- Description
- Consists of handwritten ledgers relating to the trials of French citizens accused of serious collaborationist crimes: policemen, police inspectors and commissioners who were part of the Special Brigades 1 and 2 responsible for tracking down "terrorists," Communists and Jews, and others. French citizens were accused of espionage, treason and furthering the cause of the enemy. The handwritten ledgers contain a summary of each case tried by this court in chronological order, from October 17, 1944 to January 31, 1951 (File of May 1948 is missing.) The ledgers do not include cases of individuals who were accused, but the case was dismissed before being brought to trial. At the end of the hearing, each convict had a right to submit a petition for pardon, a cassation appeal or a petition for review.

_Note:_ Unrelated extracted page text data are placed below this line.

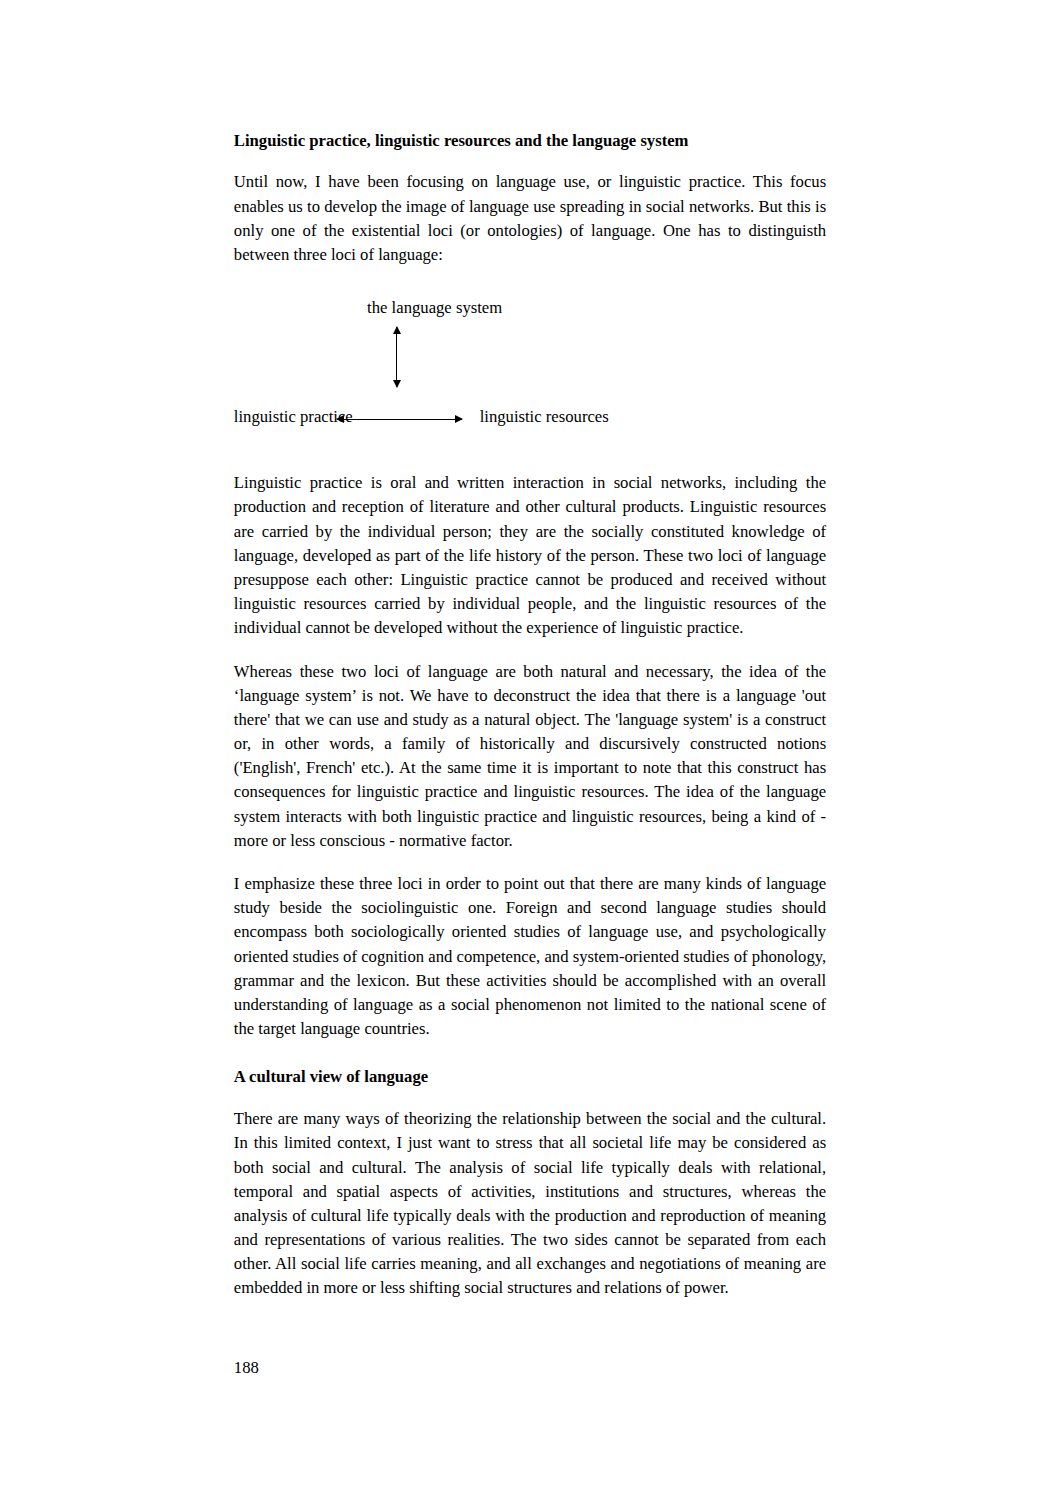Linguistic practice, linguistic resources and the language system
Until now, I have been focusing on language use, or linguistic practice. This focus enables us to develop the image of language use spreading in social networks. But this is only one of the existential loci (or ontologies) of language. One has to distinguisth between three loci of language:
the language system linguistic practice linguistic resources
Linguistic practice is oral and written interaction in social networks, including the production and reception of literature and other cultural products. Linguistic resources are carried by the individual person; they are the socially constituted knowledge of language, developed as part of the life history of the person. These two loci of language presuppose each other: Linguistic practice cannot be produced and received without linguistic resources carried by individual people, and the linguistic resources of the individual cannot be developed without the experience of linguistic practice.
Whereas these two loci of language are both natural and necessary, the idea of the ‘language system’ is not. We have to deconstruct the idea that there is a language 'out there' that we can use and study as a natural object. The 'language system' is a construct or, in other words, a family of historically and discursively constructed notions ('English', French' etc.). At the same time it is important to note that this construct has consequences for linguistic practice and linguistic resources. The idea of the language system interacts with both linguistic practice and linguistic resources, being a kind of - more or less conscious - normative factor.
I emphasize these three loci in order to point out that there are many kinds of language study beside the sociolinguistic one. Foreign and second language studies should encompass both sociologically oriented studies of language use, and psychologically oriented studies of cognition and competence, and system-oriented studies of phonology, grammar and the lexicon. But these activities should be accomplished with an overall understanding of language as a social phenomenon not limited to the national scene of the target language countries.
A cultural view of language
There are many ways of theorizing the relationship between the social and the cultural. In this limited context, I just want to stress that all societal life may be considered as both social and cultural. The analysis of social life typically deals with relational, temporal and spatial aspects of activities, institutions and structures, whereas the analysis of cultural life typically deals with the production and reproduction of meaning and representations of various realities. The two sides cannot be separated from each other. All social life carries meaning, and all exchanges and negotiations of meaning are embedded in more or less shifting social structures and relations of power.
188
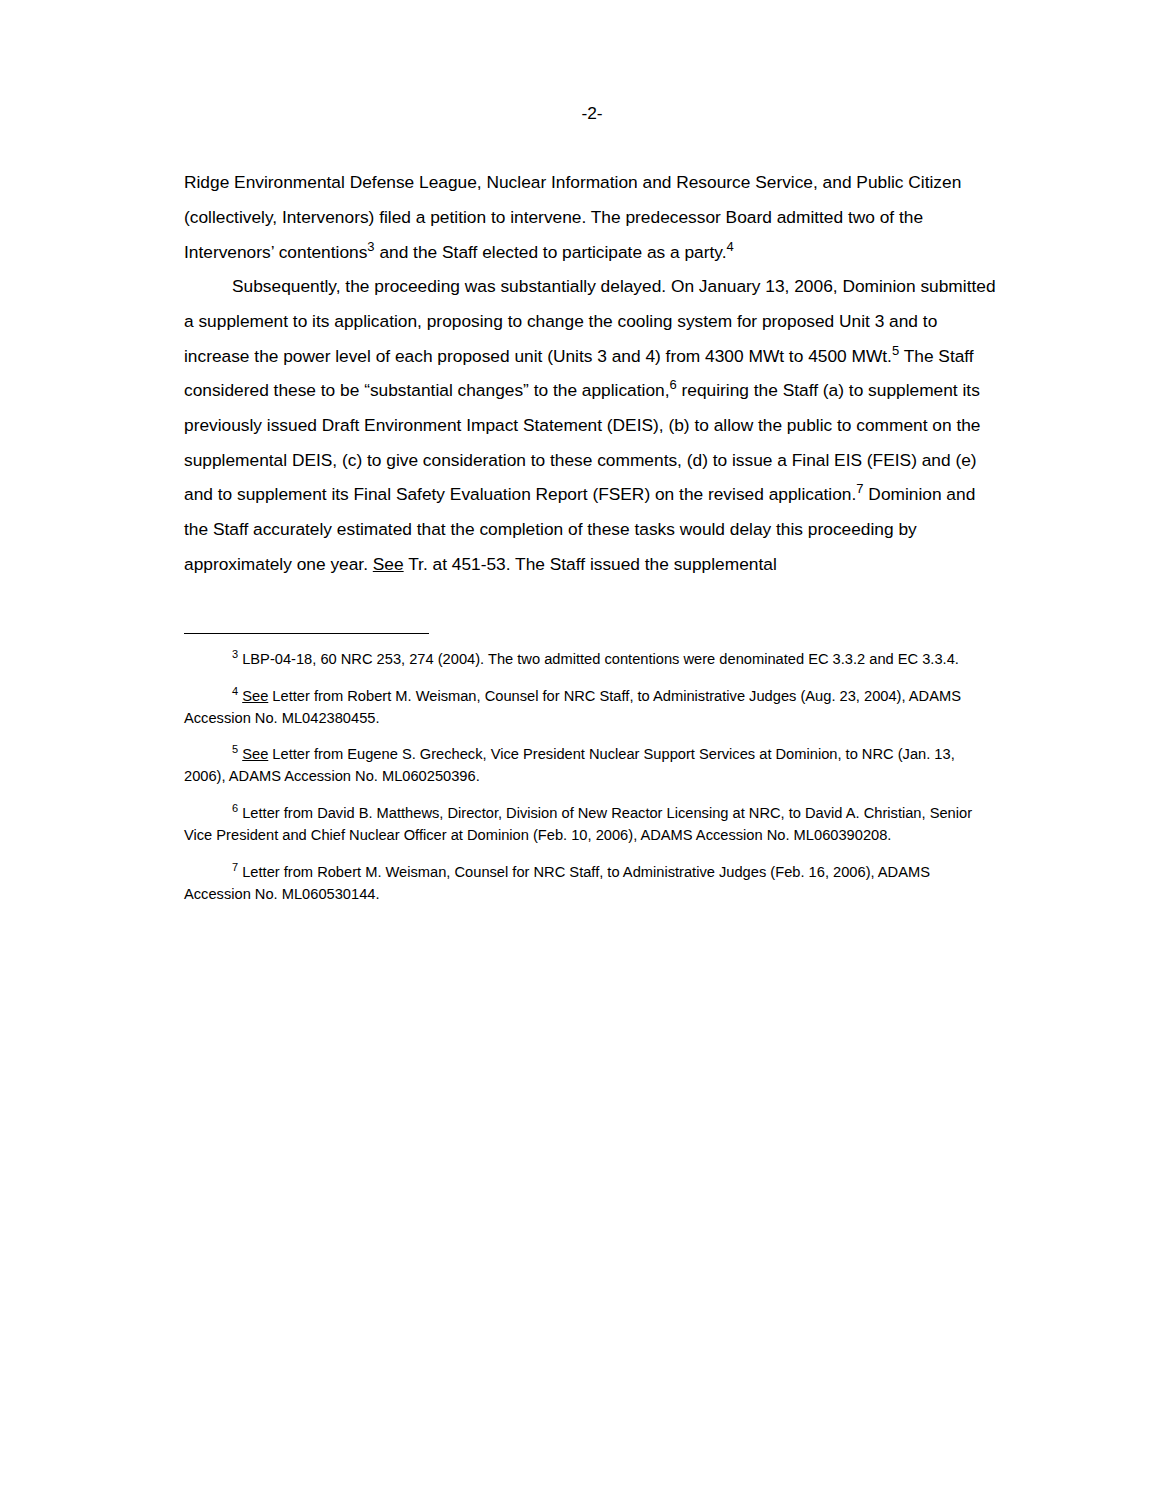-2-
Ridge Environmental Defense League, Nuclear Information and Resource Service, and Public Citizen (collectively, Intervenors) filed a petition to intervene. The predecessor Board admitted two of the Intervenors’ contentions3 and the Staff elected to participate as a party.4
Subsequently, the proceeding was substantially delayed. On January 13, 2006, Dominion submitted a supplement to its application, proposing to change the cooling system for proposed Unit 3 and to increase the power level of each proposed unit (Units 3 and 4) from 4300 MWt to 4500 MWt.5 The Staff considered these to be “substantial changes” to the application,6 requiring the Staff (a) to supplement its previously issued Draft Environment Impact Statement (DEIS), (b) to allow the public to comment on the supplemental DEIS, (c) to give consideration to these comments, (d) to issue a Final EIS (FEIS) and (e) and to supplement its Final Safety Evaluation Report (FSER) on the revised application.7 Dominion and the Staff accurately estimated that the completion of these tasks would delay this proceeding by approximately one year. See Tr. at 451-53. The Staff issued the supplemental
3 LBP-04-18, 60 NRC 253, 274 (2004). The two admitted contentions were denominated EC 3.3.2 and EC 3.3.4.
4 See Letter from Robert M. Weisman, Counsel for NRC Staff, to Administrative Judges (Aug. 23, 2004), ADAMS Accession No. ML042380455.
5 See Letter from Eugene S. Grecheck, Vice President Nuclear Support Services at Dominion, to NRC (Jan. 13, 2006), ADAMS Accession No. ML060250396.
6 Letter from David B. Matthews, Director, Division of New Reactor Licensing at NRC, to David A. Christian, Senior Vice President and Chief Nuclear Officer at Dominion (Feb. 10, 2006), ADAMS Accession No. ML060390208.
7 Letter from Robert M. Weisman, Counsel for NRC Staff, to Administrative Judges (Feb. 16, 2006), ADAMS Accession No. ML060530144.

Each hearing case consists of details as: the place, date and time on which it was held, the name of the president, the jurors, the government commissioner and the clerk, the surnames, forenames, age, profession, domicile of the person accused, the offense that brought him before the court, the swearing of witnesses and interpreters, the requisitions of the government commissioner, the questions asked and the answers given, the sentences pronounced.
- Alternate Title
- Registers of the judgments delivered by the court of justice of the department of the Seine
- Date
-
inclusive:
1944-1951
- Collection Creator
- Cour de justice du département de la Seine
- Biography
-
The Court of Justice of the Seine was one of the “exceptional jurisdictions” that were created even before Paris was liberated by a decree dated June 26, 1944, issued by the provisional government of France to punish collaboration with the Gemans occupying forces or the Vichy government. The court was composed of 5 members – a Presiding Judge and 4 members of the jury. The members of the jury were selected from a list of citizens whose names were submitted by the liberation committees in each département. These citizens were found never to have collaborated with the German occupying forces or with the Vichy government. The first president of the Court of Appeals and two representatives from the liberation committees selected the jury together. A government commissioner was also part of the judicial organization. A "juge d’instruction" or investigating magistrate, with the help of the judicial section of the police, investigated the case to see if it could be brought to trial. The courts of justice were responsible for trying those who, between June 16, 1940, and the Liberation (in Paris, it was August 25, 1944), committed acts whose intention was to favor the enemy in any way (infraction of the Penal Code, article 75). It could pronounce the same sentences as a criminal court (“cours d’assises”) (prison, fines, confiscation of all or parts of an individual’s property currently owned or to be received in the future, forced labor, death sentences) . Anyone who was found guilty was condemned to a state of “national indignity”, which deprived him of the right to vote, run for office, or hold a job with the state. The sentences which were appealed first were judged on whether there were any abnormalities in the way the trial was conducted or the evidence that was admitted. There were also appeals to be pardoned. A certain number of the accused were pardoned by a general amnesty on January 5, 1951 and their sentences reduced and the effects of “national degradation” were limited. Another decree on August 6, 1953 also amnestied many of the accused. The Court of Justice of the Département of the Seine sat between October 17, 1944 and January 31, 1951. Later, those who had been judged in abstentia and were eventually found were tried before another court.
- Reference
- Baruch (Marc-Olivier) (dir.), Une poignée de misérables : l'épuration de la société française après la Seconde Guerre mondiale. Paris : le Grand livre du mois, 2003, 612 pages
Jafere (Yves-Frédéric), Les tribunaux d'exception, 1940-1962. Paris : Nouvelles éditions latines, 1963, 367 pages
White (Brigitte), Rousso (Henry), Tourties-Bonazzi (Chantal de), The Second World War: a guide to sources preserved in France 1939-1945 , Paris, National Archives, 1994, 1217 p., Index.